# Your assignment
Without changing a character, return the entries, but not the images they hold.

=-=-=-=-=

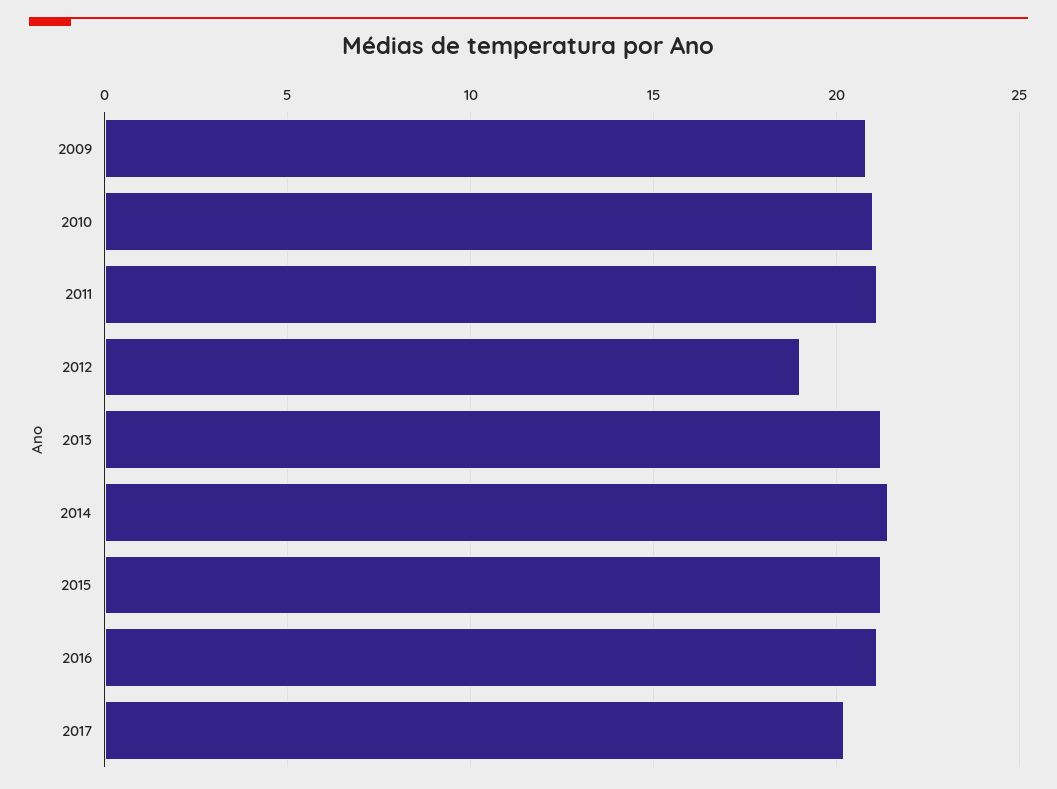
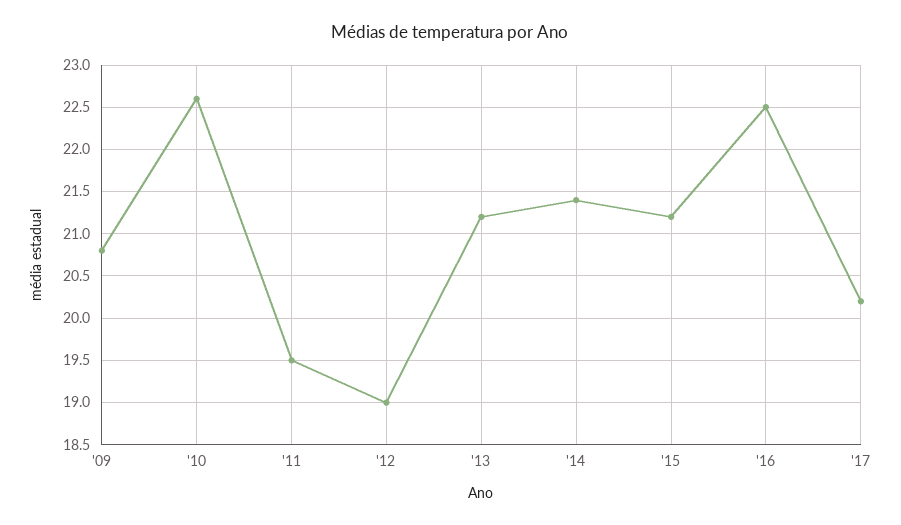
  {
    "2009": 20.8,
-   "2010": 21,
+   "2010": 22.6,
-   "2011": 21,
+   "2011": 19.5,
    "2012": 19,
    "2013": 21.2,
    "2014": 21.4,
    "2015": 21.2,
-   "2016": 21,
+   "2016": 22.5,
    "2017": 20.2
  }

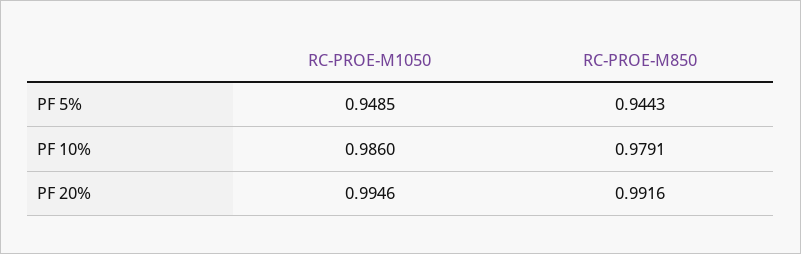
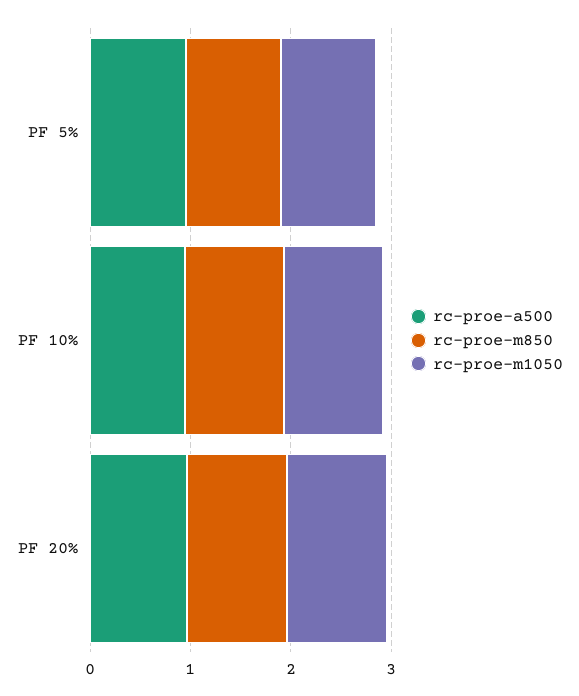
  {
    "RC-PROE-M1050": {
      "PF 5%": 0.9485,
      "PF 10%": 0.986,
      "PF 20%": 0.9946
    },
    "RC-PROE-M850": {
      "PF 5%": 0.9443,
      "PF 10%": 0.9791,
      "PF 20%": 0.9916
-   }
+   },
+   "rc-proe-a500": {
+     "PF 5%": 1,
+     "PF 10%": 1,
+     "PF 20%": 1
+   }
  }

=-=-=-=-=

# Answer section
  {
    "2009": 20.8,
-   "2010": 21,
+   "2010": 22.6,
-   "2011": 21,
+   "2011": 19.5,
    "2012": 19,
    "2013": 21.2,
    "2014": 21.4,
    "2015": 21.2,
-   "2016": 21,
+   "2016": 22.5,
    "2017": 20.2
  }

  {
    "RC-PROE-M1050": {
      "PF 5%": 0.9485,
      "PF 10%": 0.986,
      "PF 20%": 0.9946
    },
    "RC-PROE-M850": {
      "PF 5%": 0.9443,
      "PF 10%": 0.9791,
      "PF 20%": 0.9916
-   }
+   },
+   "rc-proe-a500": {
+     "PF 5%": 1,
+     "PF 10%": 1,
+     "PF 20%": 1
+   }
  }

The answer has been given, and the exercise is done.